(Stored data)
Segment Open
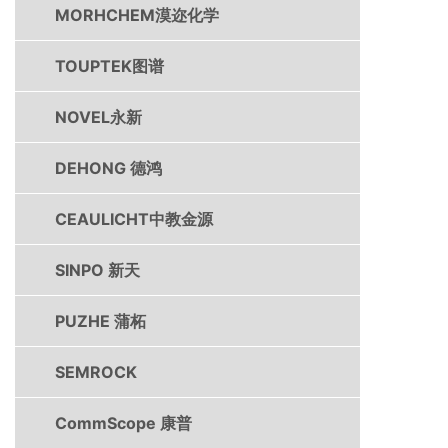
MORHCHEM漠迩化学
TOUPTEK图谱
NOVEL永新
DEHONG 德鸿
CEAULICHT中教金源
SINPO 新天
PUZHE 蒲柘
SEMROCK
CommScope 康普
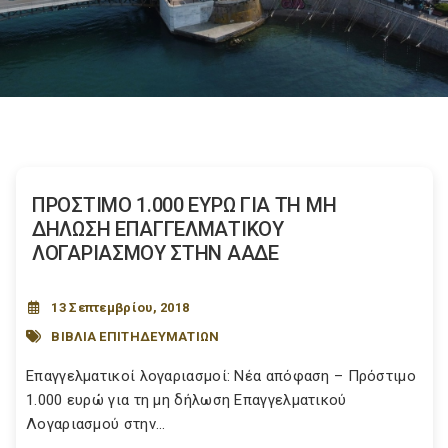
ΠΡΟΣΤΙΜΟ 1.000 ΕΥΡΩ ΓΙΑ ΤΗ ΜΗ
ΔΗΛΩΣΗ ΕΠΑΓΓΕΛΜΑΤΙΚΟΥ
ΛΟΓΑΡΙΑΣΜΟΥ ΣΤΗΝ ΑΑΔΕ
13 Σεπτεμβρίου, 2018
ΒΙΒΛΙΑ ΕΠΙΤΗΔΕΥΜΑΤΙΩΝ
Επαγγελματικοί λογαριασμοί: Νέα απόφαση – Πρόστιμο
1.000 ευρώ για τη μη δήλωση Επαγγελματικού
Λογαριασμού στην...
Segment Closed
* [Task prompt]
Output the text of each entry above line for line, with no changes. Leave the picture lines out.

* [Task answer]
MORHCHEM漠迩化学
TOUPTEK图谱
NOVEL永新
DEHONG 德鸿
CEAULICHT中教金源
SINPO 新天
PUZHE 蒲柘
SEMROCK
CommScope 康普
ΠΡΟΣΤΙΜΟ 1.000 ΕΥΡΩ ΓΙΑ ΤΗ ΜΗ
ΔΗΛΩΣΗ ΕΠΑΓΓΕΛΜΑΤΙΚΟΥ
ΛΟΓΑΡΙΑΣΜΟΥ ΣΤΗΝ ΑΑΔΕ
13 Σεπτεμβρίου, 2018
ΒΙΒΛΙΑ ΕΠΙΤΗΔΕΥΜΑΤΙΩΝ
Επαγγελματικοί λογαριασμοί: Νέα απόφαση – Πρόστιμο
1.000 ευρώ για τη μη δήλωση Επαγγελματικού
Λογαριασμού στην...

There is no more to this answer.